Wang C, Wallerman O, Arendt ML, Sundström E, Karlsson Å, Nordin J, Mäkeläinen S, Pielberg GR, Hanson J, Ohlsson Å, Saellström S, Rönnberg H, Ljungvall I, Häggström J, Bergström TF, Hedhammar Å, Meadows JRS, Lindblad-Toh K
Commun Biol 4 (1) 185 [2021-02-10; online 2021-02-10]
We present GSD_1.0, a high-quality domestic dog reference genome with chromosome length scaffolds and contiguity increased 55-fold over CanFam3.1. Annotation with generated and existing long and short read RNA-seq, miRNA-seq and ATAC-seq, revealed that 32.1% of lifted over CanFam3.1 gaps harboured previously hidden functional elements, including promoters, genes and miRNAs in GSD_1.0. A catalogue of canine "dark" regions was made to facilitate mapping rescue. Alignment in these regions is difficult, but we demonstrate that they harbour trait-associated variation.
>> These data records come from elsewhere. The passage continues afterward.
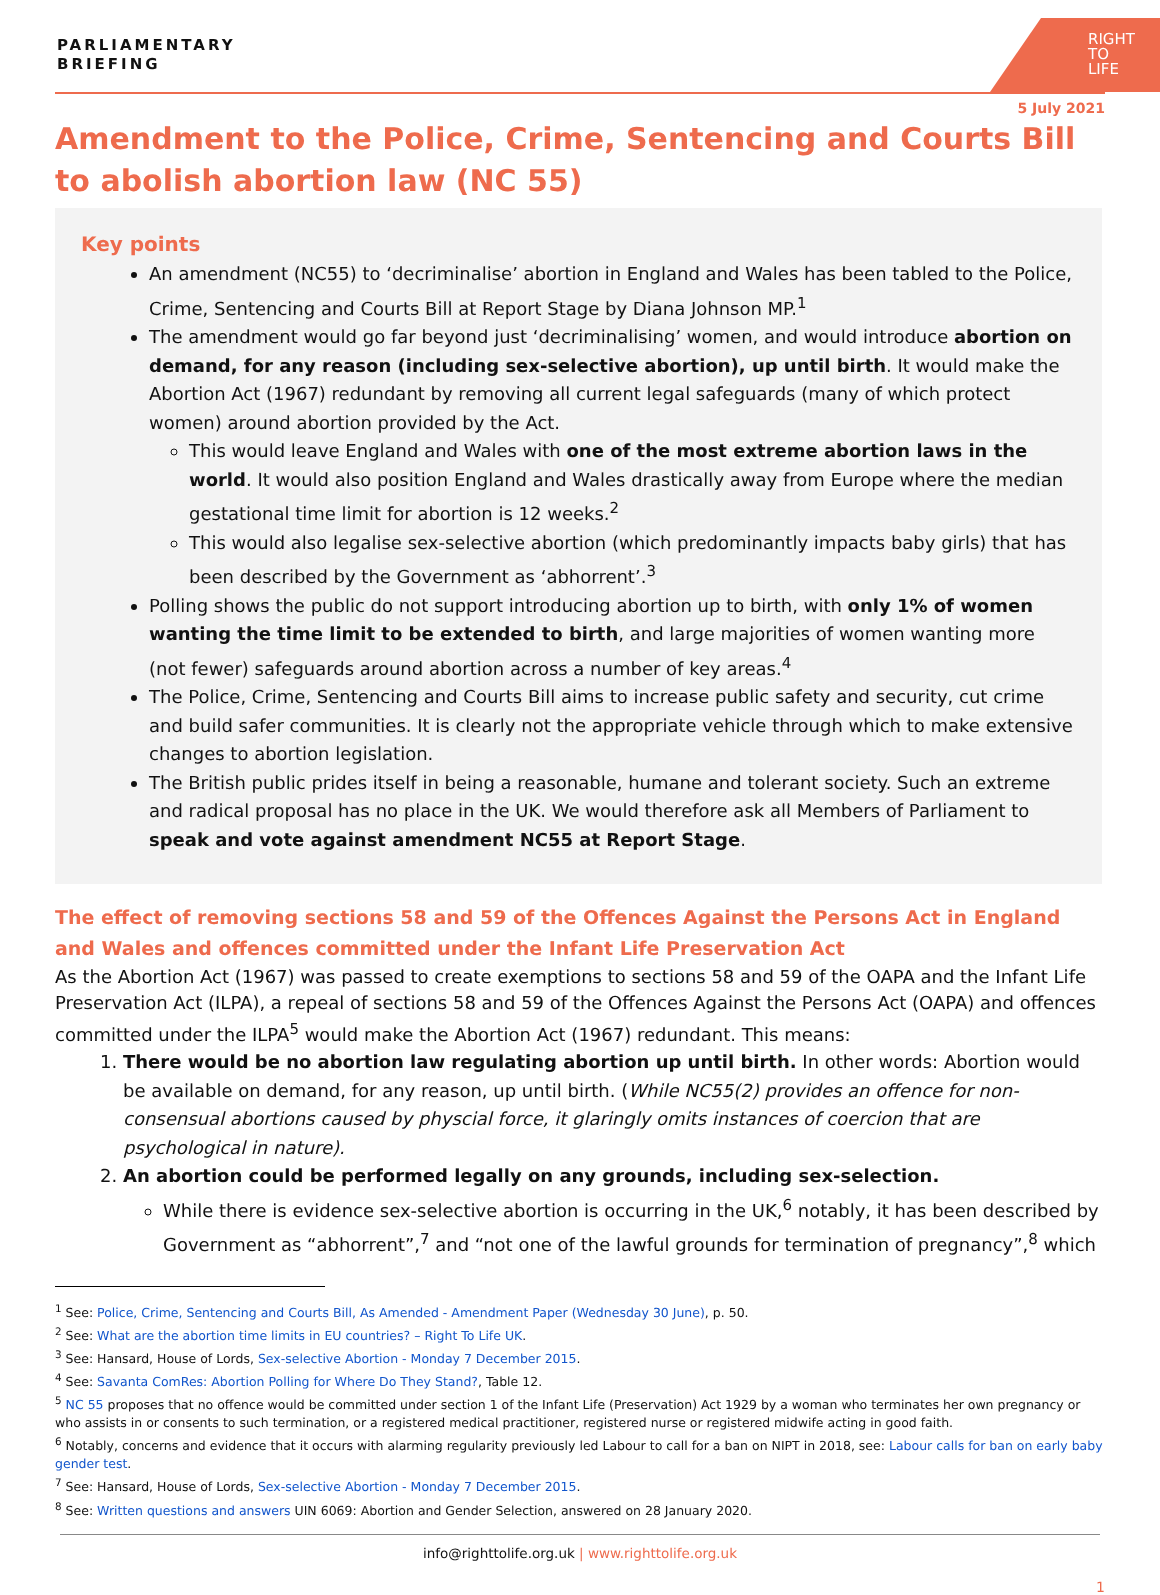PARLIAMENTARY
BRIEFING
RIGHT
TO
LIFE
5 July 2021
Amendment to the Police, Crime, Sentencing and Courts Bill to abolish abortion law (NC 55)
Key points
An amendment (NC55) to ‘decriminalise’ abortion in England and Wales has been tabled to the Police, Crime, Sentencing and Courts Bill at Report Stage by Diana Johnson MP.<sup>1</sup>
The amendment would go far beyond just ‘decriminalising’ women, and would introduce abortion on demand, for any reason (including sex-selective abortion), up until birth. It would make the Abortion Act (1967) redundant by removing all current legal safeguards (many of which protect women) around abortion provided by the Act.
This would leave England and Wales with one of the most extreme abortion laws in the world. It would also position England and Wales drastically away from Europe where the median gestational time limit for abortion is 12 weeks.<sup>2</sup>
This would also legalise sex-selective abortion (which predominantly impacts baby girls) that has been described by the Government as ‘abhorrent’.<sup>3</sup>
Polling shows the public do not support introducing abortion up to birth, with only 1% of women wanting the time limit to be extended to birth, and large majorities of women wanting more (not fewer) safeguards around abortion across a number of key areas.<sup>4</sup>
The Police, Crime, Sentencing and Courts Bill aims to increase public safety and security, cut crime and build safer communities. It is clearly not the appropriate vehicle through which to make extensive changes to abortion legislation.
The British public prides itself in being a reasonable, humane and tolerant society. Such an extreme and radical proposal has no place in the UK. We would therefore ask all Members of Parliament to speak and vote against amendment NC55 at Report Stage.
The effect of removing sections 58 and 59 of the Offences Against the Persons Act in England and Wales and offences committed under the Infant Life Preservation Act
As the Abortion Act (1967) was passed to create exemptions to sections 58 and 59 of the OAPA and the Infant Life Preservation Act (ILPA), a repeal of sections 58 and 59 of the Offences Against the Persons Act (OAPA) and offences committed under the ILPA<sup>5</sup> would make the Abortion Act (1967) redundant. This means:
1. There would be no abortion law regulating abortion up until birth. In other words: Abortion would be available on demand, for any reason, up until birth. (While NC55(2) provides an offence for non-consensual abortions caused by physcial force, it glaringly omits instances of coercion that are psychological in nature).
2. An abortion could be performed legally on any grounds, including sex-selection.
While there is evidence sex-selective abortion is occurring in the UK,<sup>6</sup> notably, it has been described by Government as “abhorrent”,<sup>7</sup> and “not one of the lawful grounds for termination of pregnancy”,<sup>8</sup> which
<sup>1</sup> See: Police, Crime, Sentencing and Courts Bill, As Amended - Amendment Paper (Wednesday 30 June), p. 50.
<sup>2</sup> See: What are the abortion time limits in EU countries? – Right To Life UK.
<sup>3</sup> See: Hansard, House of Lords, Sex-selective Abortion - Monday 7 December 2015.
<sup>4</sup> See: Savanta ComRes: Abortion Polling for Where Do They Stand?, Table 12.
<sup>5</sup> NC 55 proposes that no offence would be committed under section 1 of the Infant Life (Preservation) Act 1929 by a woman who terminates her own pregnancy or who assists in or consents to such termination, or a registered medical practitioner, registered nurse or registered midwife acting in good faith.
<sup>6</sup> Notably, concerns and evidence that it occurs with alarming regularity previously led Labour to call for a ban on NIPT in 2018, see: Labour calls for ban on early baby gender test.
<sup>7</sup> See: Hansard, House of Lords, Sex-selective Abortion - Monday 7 December 2015.
<sup>8</sup> See: Written questions and answers UIN 6069: Abortion and Gender Selection, answered on 28 January 2020.
info@righttolife.org.uk | www.righttolife.org.uk
1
Key genomic regions were completed, including the Dog Leucocyte Antigen (DLA), T Cell Receptor (TCR) and 366 COSMIC cancer genes. 10x linked-read sequencing of 27 dogs (19 breeds) uncovered 22.1 million SNPs, indels and larger structural variants. Subsequent intersection with protein coding genes showed that 1.4% of these could directly influence gene products, and so provide a source of normal or aberrant phenotypic modifications.